Having received no records following its multiple requests, the Division’s auditor had to come up with a way to audit the business’s sales. In calculating tax due on audit, the Division accepted Petitioner’s gross sales, as reported, but was unwilling to accept the business’s estimated taxable ratio (20/80) without some substantiation. Consequently, the Division took the business’s gross sales and subtracted the nontaxable wholesales that the business reported during the two quarters during the audit period for which it actually filed informational returns. The Division then simply taxed the remaining sales because there was no proof that such sales constituted nontaxable wholesales. This resulted in additional taxable sales of almost $93 million!

It seems a bit harsh that for periods where the business made no informational returns (or provided any other proof) regarding its nontaxable wholesale sales, the Division assumed that the business made absolutely no nontaxable sales. Perhaps a fairer way to proceed would have been to apply the same taxable/nontaxable percentage found during the periods for which the business made information returns to the periods for which it did not. Indeed, other audit results have been thrown out when auditors failed to make a reasonable allowance for nontaxable sales. See Matter of Bernstein-on-Essex St., Inc., et al., DTA Nos. 807165, 807166, 807167; Matter of Majestic Deli Grocery Inc., et al., DTA Nos. 827533, 827534. But alas, when taxpayers come before the Division of Tax Appeals with little or no evidentiary support, especially in the face of repeated requests for such support, good things tend not to happen.
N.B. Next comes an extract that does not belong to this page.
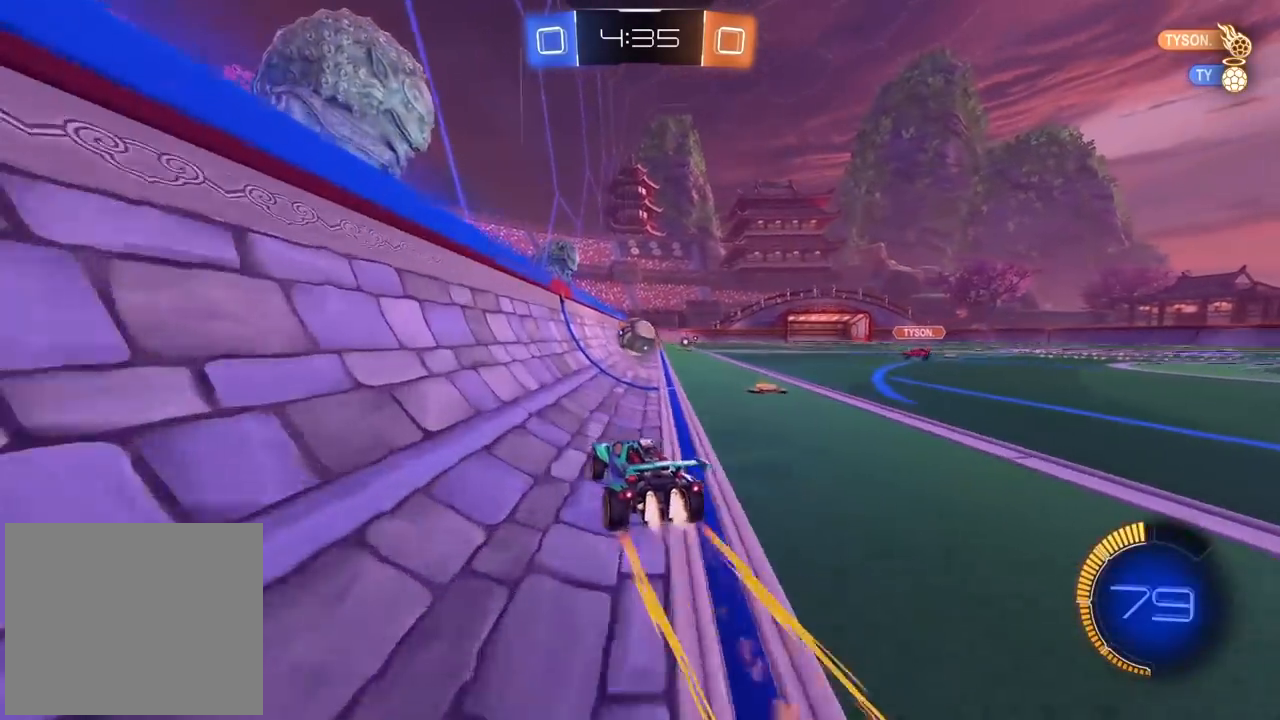
{"buttons": ["L2"], "left_stick": "center", "right_stick": "center", "events": [[350, "CIRCLE", "up"], [350, "R1", "down"], [417, "L2", "down"], [433, "R1", "up"], [433, "R2", "up"]]}
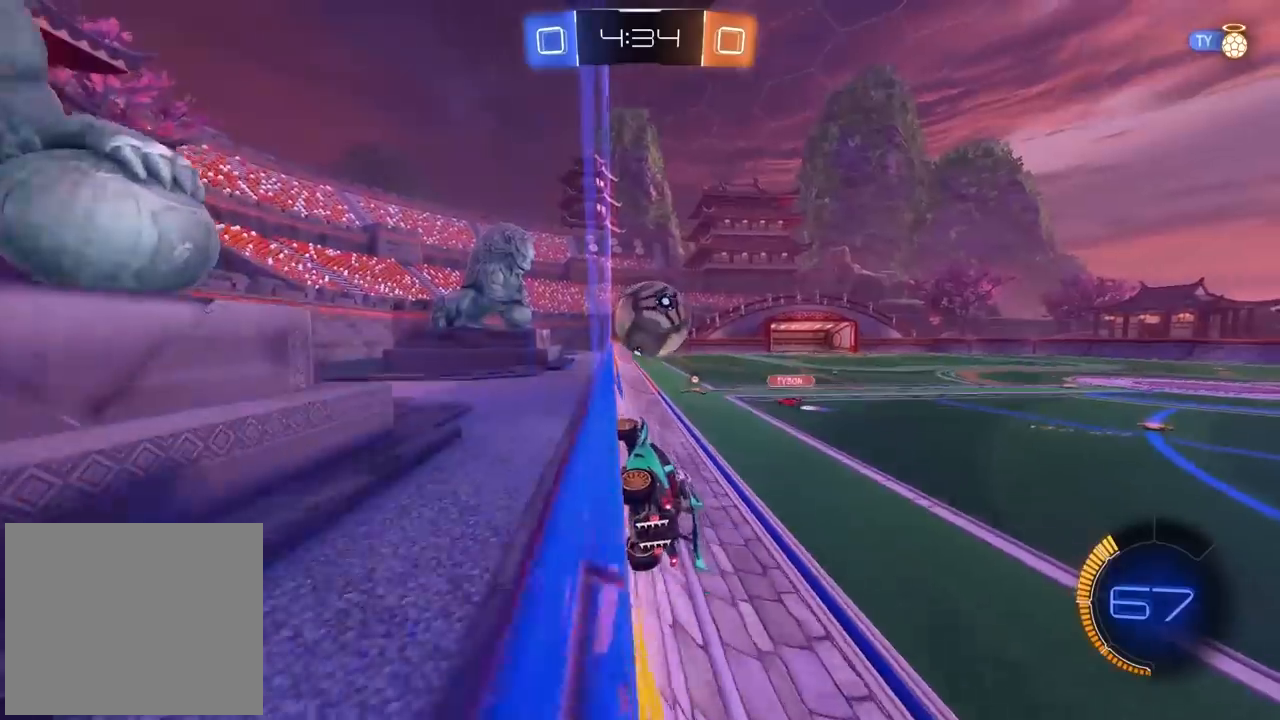
{"buttons": ["R2"], "left_stick": "right", "right_stick": "center", "events": [[100, "left_stick", "left"], [167, "left_stick", "center"], [233, "L2", "up"], [233, "R2", "down"], [400, "left_stick", "right"]]}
3.) Revocation of Certificate

The Division also sought to revoke the business’s certificate of authority due to its repeated failures to file informational returns regarding its wholesale transactions. The Tribunal sums it up best: “[c]onsidering [Petitioner’s] undisputed failures to file the information returns required by Tax Law § 1136, even after being prompted to do so by the Division, taken together with [Petitioner’s] demonstrated ability to file such returns on two occasions, we agree with the Administrative Law Judge that [Petitioner’s] continued failure to file the required information returns was knowing, deliberate and voluntary and therefore constitutes a willful failure to file a required return.” Given this willful failure, the Tribunal sustained the Division’s revocation of the business’s Certificate of Authority. This effectively means that the business cannot legally make taxable sales in New York State.  One would think it’s going to miss those sales, even if they only constituted 20% of total sales.

Matter of Lord of Kings Inc.; Division’s Rep: Michael Hall; Taxpayer’s Reps: Ehsanul Habib and Ahmed Faisal; Articles 28 and 29 (by Emma Savino).

The Tribunal agreed with the ALJ (we wrote about the determination here) that the Division proved both its standard mailing practices, and that these practices were followed to mail a Notice of Determination to Petitioner at its last known addresses on June 24, 2015. The Tribunal went through the timeliness analysis even though Petitioner did not dispute that the petition was late filed on July 6, 2018.

Instead, before the Tribunal, Petitioner argued that a bulk sale release was issued and that this matter was previously resolved during the conciliation process. However, the Tribunal determined that the Petitioner did not prove a bulk sale release notification was issued to Petitioner because the release was not part of the record in the ALJ hearing, and thus could not be considered. As for what occurred during the conciliation process, the Tribunal found that the fact that the notice issued to Petitioner’s president was modified had no relevance to the notice issued to Petitioner. Thus, the Tribunal affirmed the ALJ’s determination and dismissed the petition.

DETERMINATION

Matter of Prathiban; Judge: Behuniak; Division’s Rep: M. Greg Jones; Taxpayer’s Rep: Isaac Sternheim, CPA; Articles 28 and 29 (by Emma Savino).

The Division issued Petitioner a Notice of Determination dated June 19, 2018. Petitioner filed his request for conciliation conference on January 3, 2019. BCMS issued an order dismissing the request as untimely. Petitioner then filed a timely petition. Despite the slight differences in addresses, the Judge found that the Division proved both its standard procedures and that they were followed when it mailed the Notice to Petitioner’s last known address on June 19, 2018. So, the Judge sustained the dismissal of Petitioner’s request for conciliation conference as untimely.